Can you output the records from the line with "class: Magnoliopsida" to the line with "common name: Sea plantain", copying each line as it stands?

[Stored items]
========================
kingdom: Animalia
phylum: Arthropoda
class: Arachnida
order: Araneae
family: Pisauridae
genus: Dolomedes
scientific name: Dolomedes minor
========================
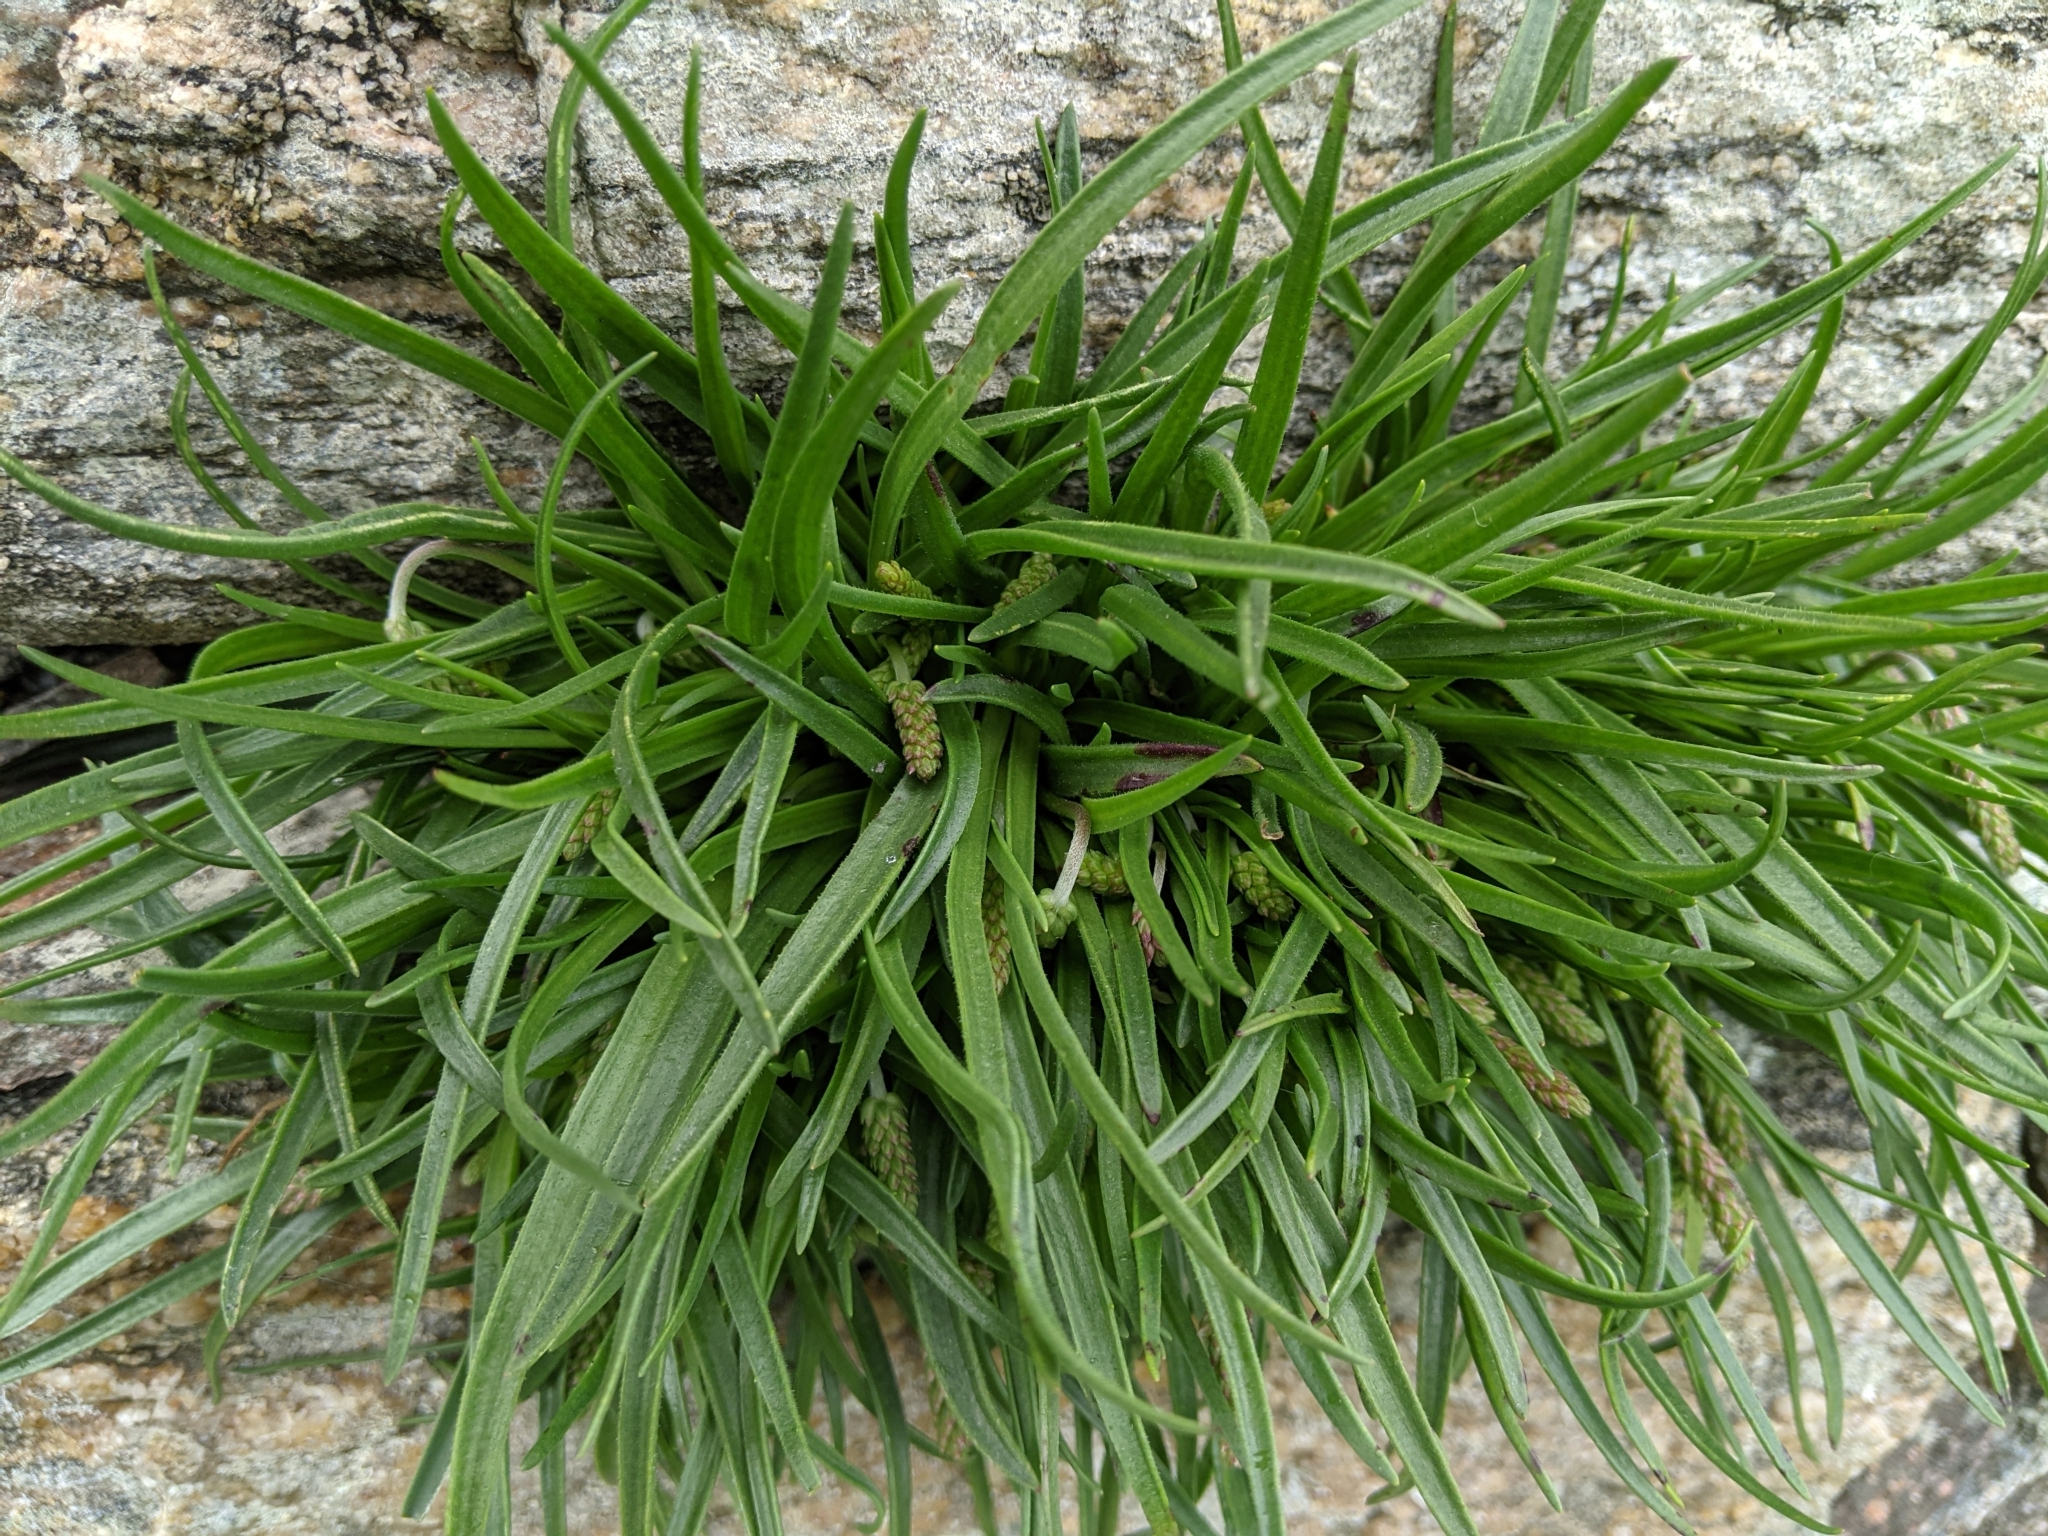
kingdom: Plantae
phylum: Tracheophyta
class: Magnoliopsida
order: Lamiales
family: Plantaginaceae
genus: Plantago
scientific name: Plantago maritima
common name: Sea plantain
========================
SOLUTION TO THE EXERCISE:
class: Magnoliopsida
order: Lamiales
family: Plantaginaceae
genus: Plantago
scientific name: Plantago maritima
common name: Sea plantain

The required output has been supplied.